Dutch Royals to come back to Lech this year

The Dutch Royal family have said they will continue to have their winter holiday in Lech in Austria despite the accident that left Prince Johan Friso in a coma.

The Prince was buried in an avalance while skiing off piste with a friend.

But the Royal family have said that they still plan to come to Austria as before according to Lech Bürgermeister Ludwig Muxel.

He said the family themselves had informed him of their decision and he said he was sure they would talk about what had happened when they arrived.
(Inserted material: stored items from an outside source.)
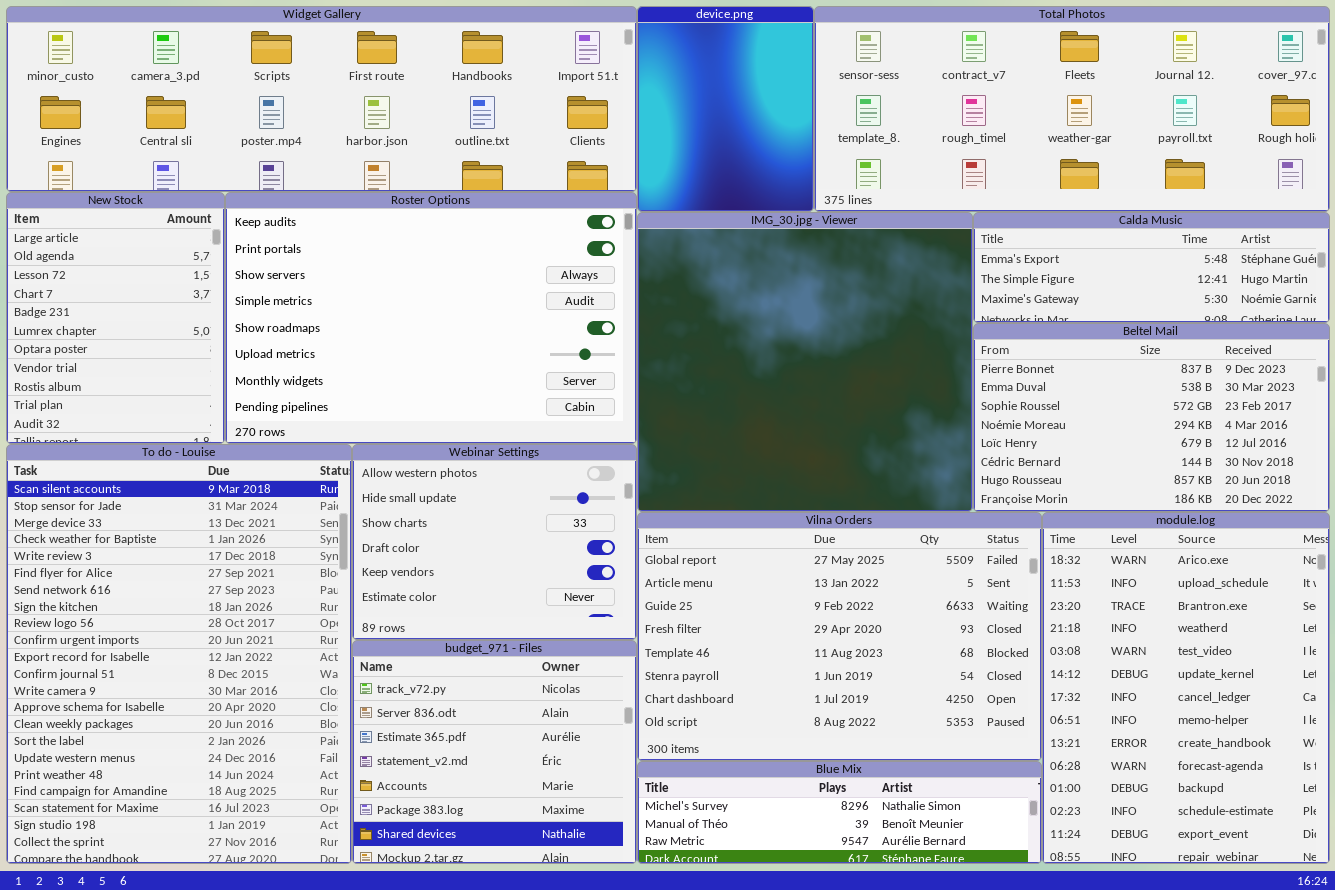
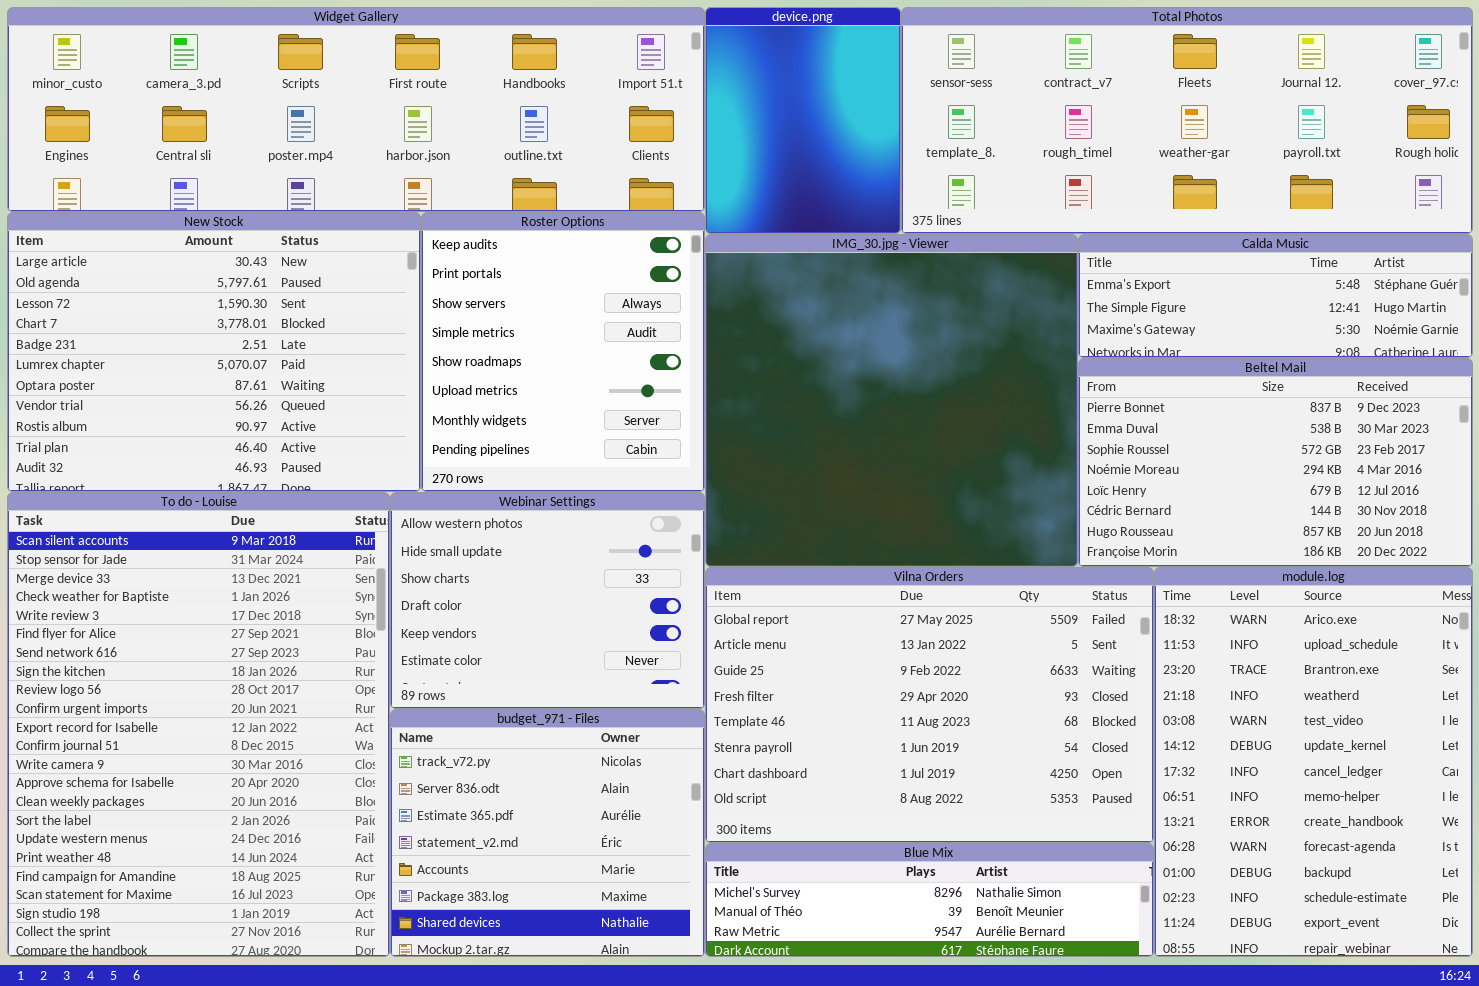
New Stock: [6,192,225,444] -> [7,212,421,492], resized
Roster Options: [225,192,637,444] -> [421,212,705,492], resized

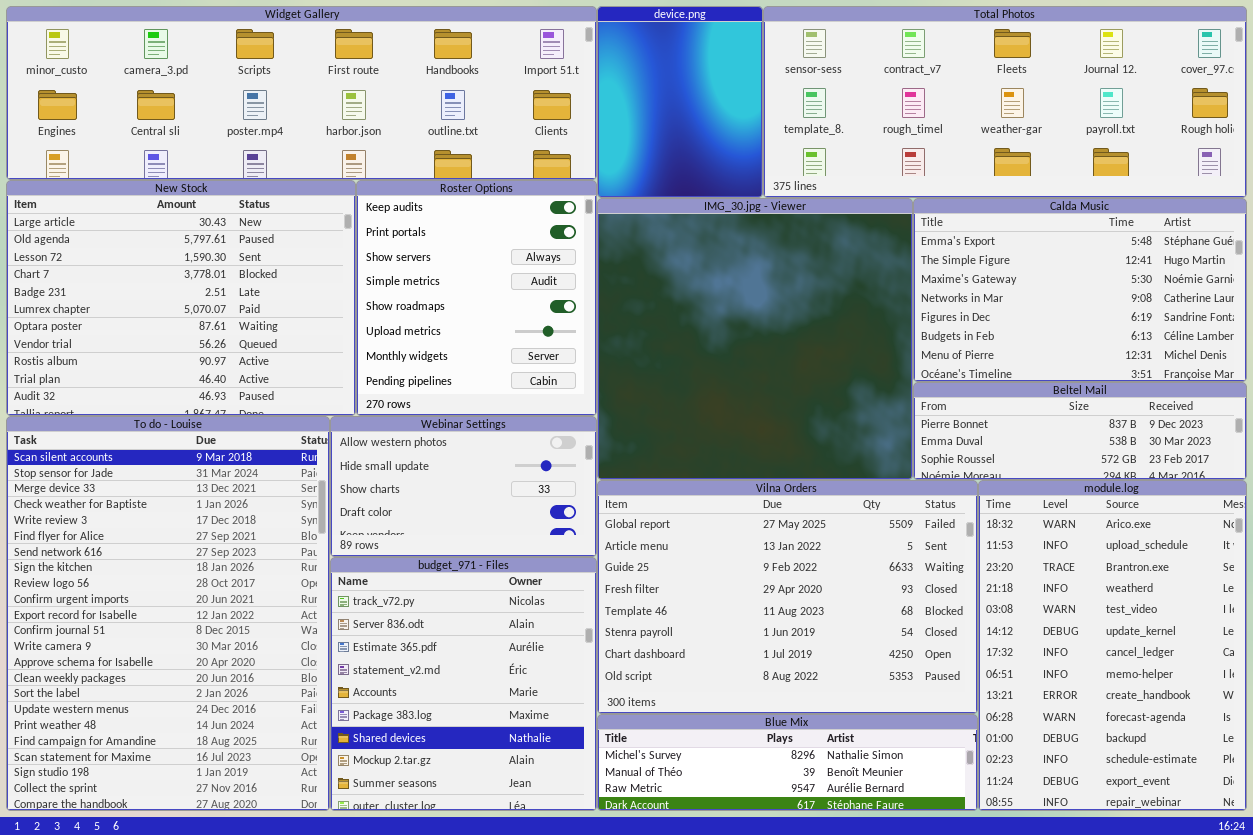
Calda Music: [1078,234,1473,358] -> [913,198,1247,382], resized
Beltel Mail: [1078,358,1473,567] -> [913,382,1247,480], resized
Webinar Settings: [390,492,705,709] -> [330,416,597,557], resized
budget_971 - Files: [390,709,705,957] -> [330,557,597,811], resized

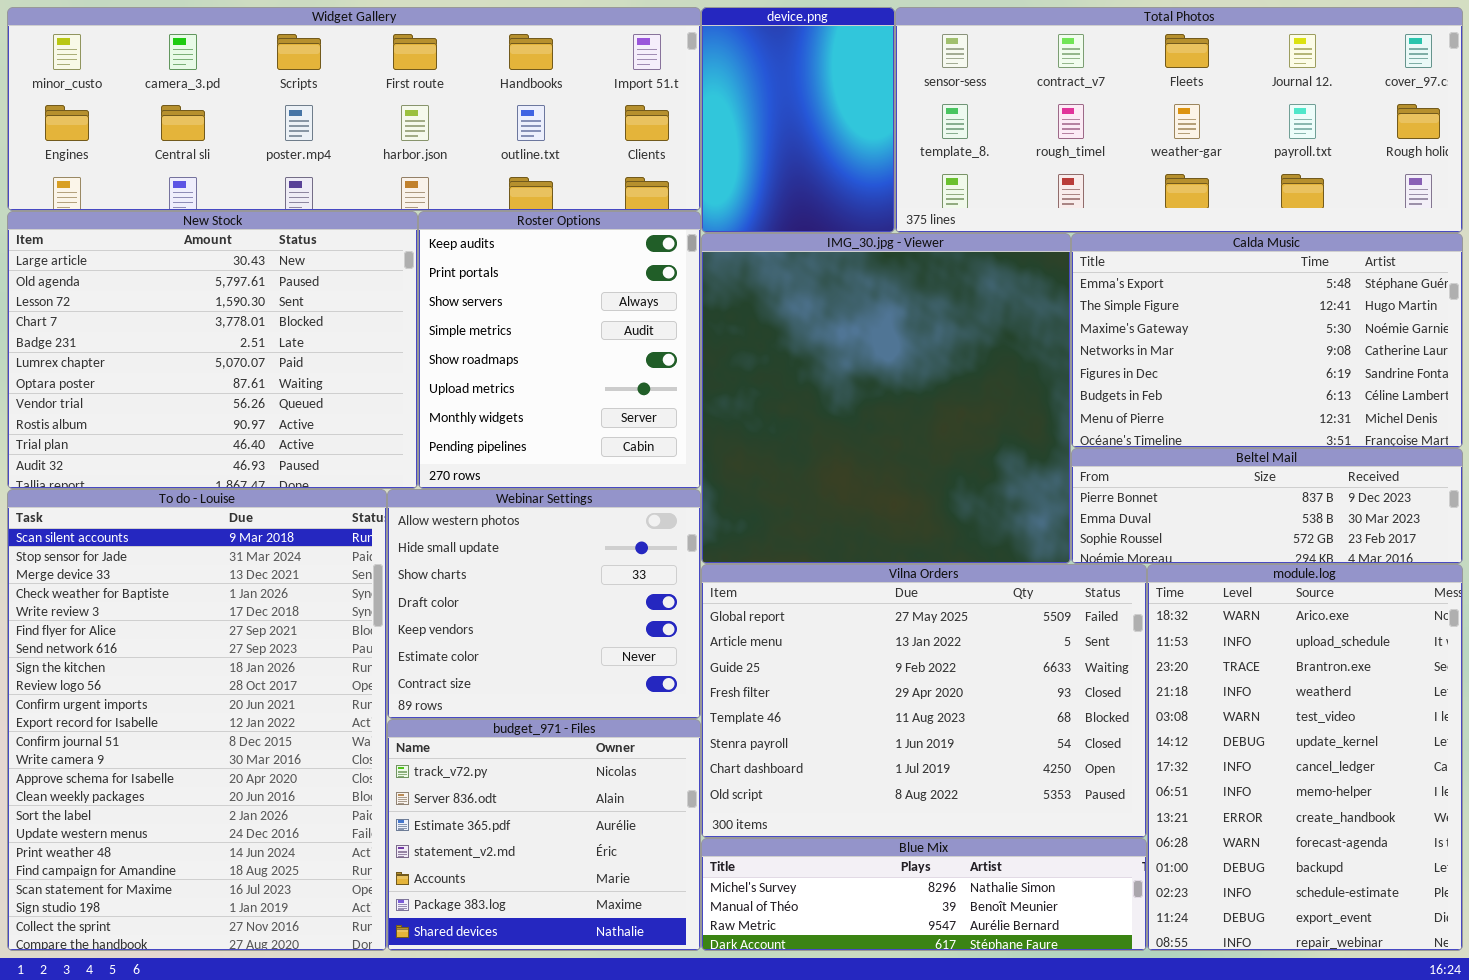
Webinar Settings: [330,416,597,557] -> [387,489,701,719], resized
budget_971 - Files: [330,557,597,811] -> [387,719,701,951], resized

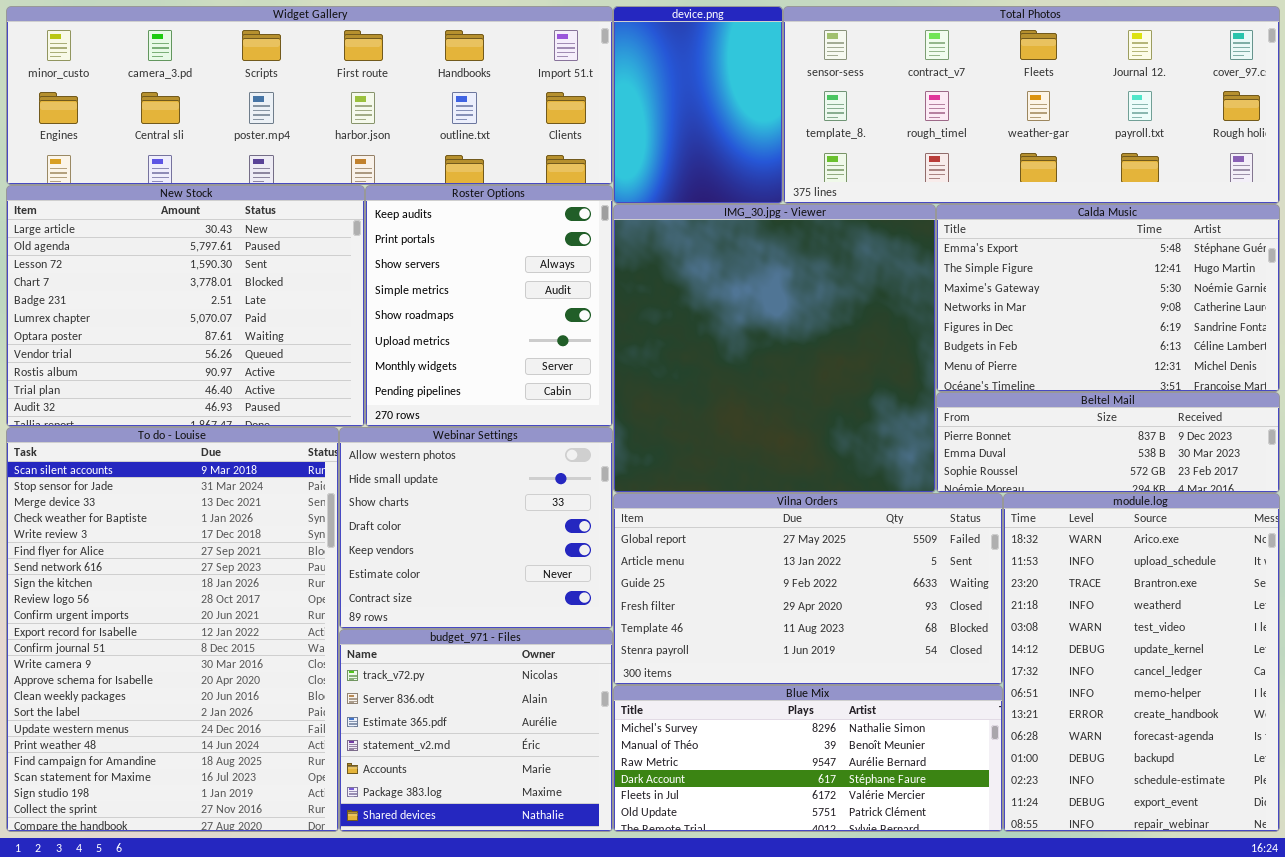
Vilna Orders: [701,564,1147,838] -> [613,493,1003,685], resized
Blue Mix: [701,838,1147,951] -> [613,685,1003,832], resized

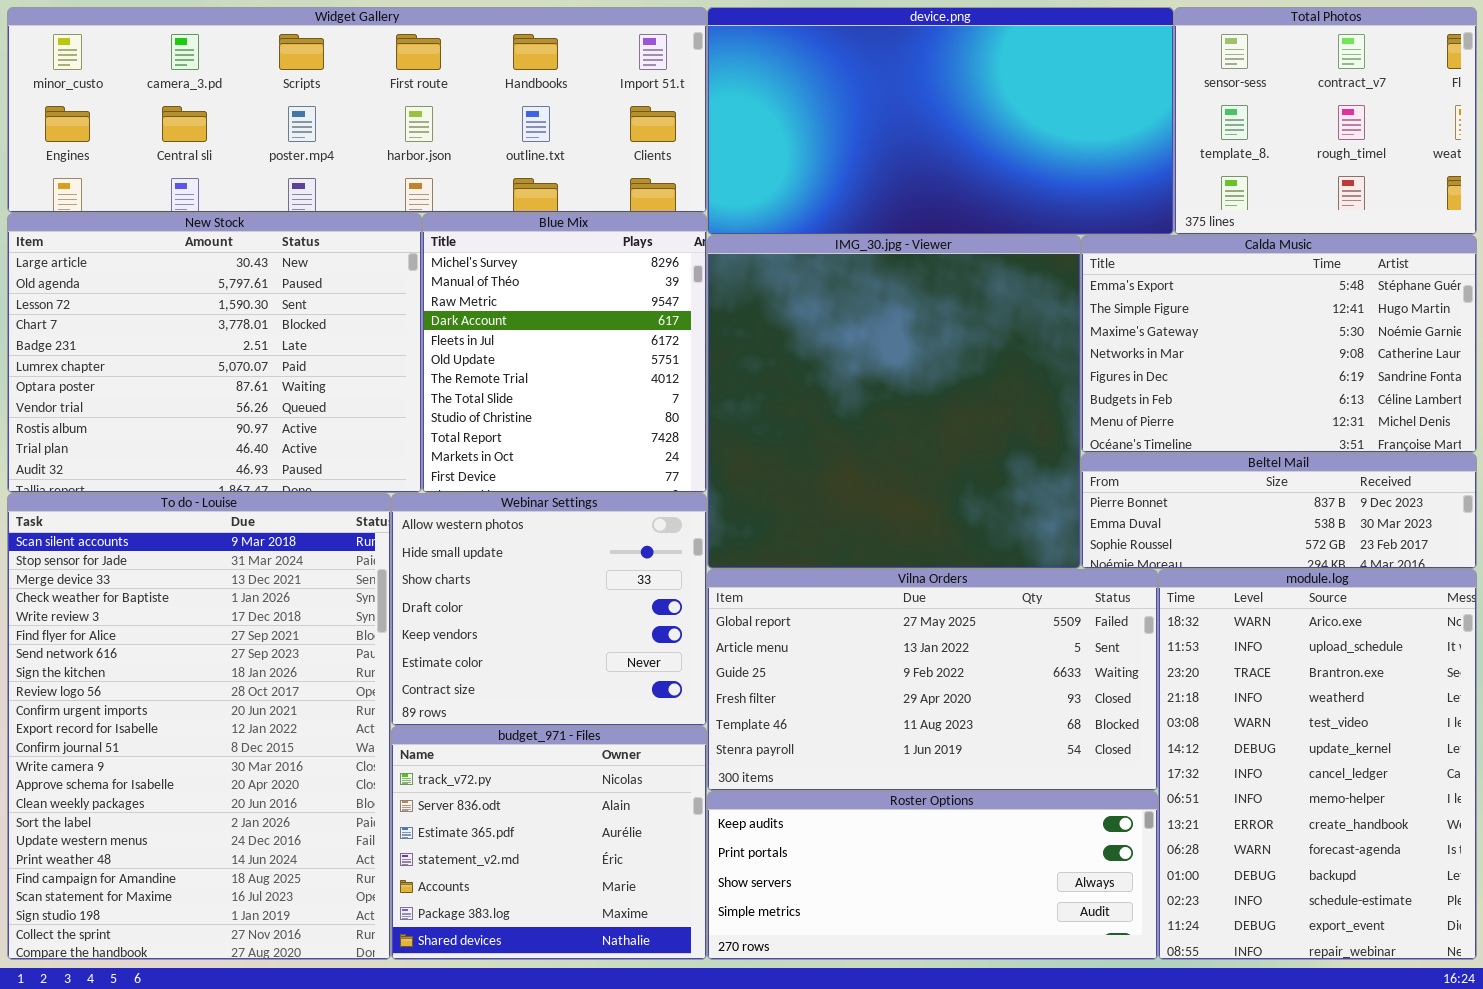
device.png: [613,6,783,204] -> [707,7,1174,235], resized
Total Photos: [783,6,1280,204] -> [1174,7,1477,235], resized
Roster Options: [365,185,613,427] -> [707,791,1158,960], moved, resized
Blue Mix: [613,685,1003,832] -> [422,213,707,493], moved, resized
Prince Friso, who is being treated at a London hospital following the ski accident in Lech, in Austria, has recently shown a slight improvement.

However, in a statement, the Dutch Royal House said ‘it will take many months before there is more clarity’ about the prince’s chances of recovery.

It gave no further details, but urged the media ‘to continue to respect the privacy of the family.’

Queen Beatrix’s 44-year-old middle son, who gave up his right to the throne a decade ago, was skiing off-piste when he was caught in an avalanche.

The accident, in which the Prince was trapped under the snow for 25 minutes before he was pulled out unconscious, attracted considerable media attention at the time.

His doctors said his brain was starved of oxygen while he was buried which resulted in a cardiac arrest that lasted 50 minutes.

The accident occurred as Prince Friso was skiing with a childhood friend from the alpine village that the Dutch royal family had been visiting each winter for years.

The friend was carrying an avalanche ‘air bag’ and escaped without serious injury. Friso was found after 25 minutes with the help of a signaling device he was carrying and was flown by helicopter to an Innsbruck clinic.

Following the accident his condition was at first described as ‘stable but life-threatening’, and the queen and his wife came to be by his side.

Prince Friso, whose older brother is Crown Prince Willem-Alexander, asked for permission in 2003 to marry Mabel Wisse Smit, Dutch media published details of her relationship with mobster Klaas Bruinsma, who was shot and killed in 1991 in front of the Amsterdam Hilton hotel.

Following the revelations, the couple decided not to get official permission for their marriage.

The couple publicly acknowledged having been ‘naive and incomplete’ during her vetting process before joining the royal family. Then-Prime Minister Jan Peter Balkenende signalled he could not recommend the marriage to parliament for approval.

They married anyway, a decision that meant Friso’s removal from the line of succession.

The couple are still part of Beatrix’s family and attend important royal functions.

Mabel has been granted the title ‘Princess Mabel’ and Friso has an array of noble titles, including ‘Prince of Oranje-Nassau’ – but not ‘Prince of the Netherlands’.

Prince Friso most recently worked as financial director at Urenco, the European uranium-enrichment consortium.